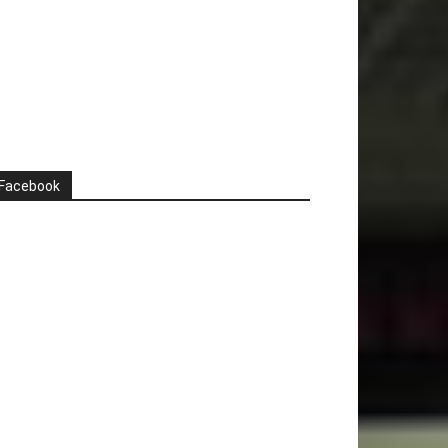
Facebook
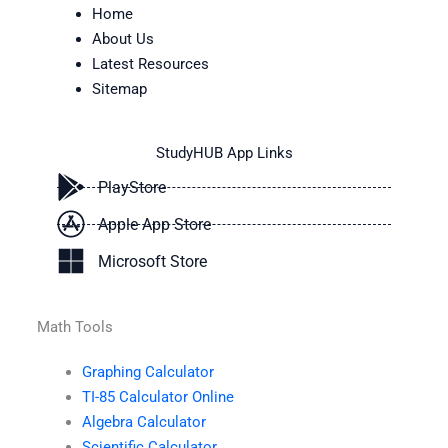
Home
About Us
Latest Resources
Sitemap
StudyHUB App Links
PlayStore
Apple App Store
Microsoft Store
Math Tools
Graphing Calculator
TI-85 Calculator Online
Algebra Calculator
Scientific Calculator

▶ EXERCISE BRIEF: Whenever the word "Calculator" appears in a line above, copy that line.

▶ EXERCISE ANSWER:
Graphing Calculator
TI-85 Calculator Online
Algebra Calculator
Scientific Calculator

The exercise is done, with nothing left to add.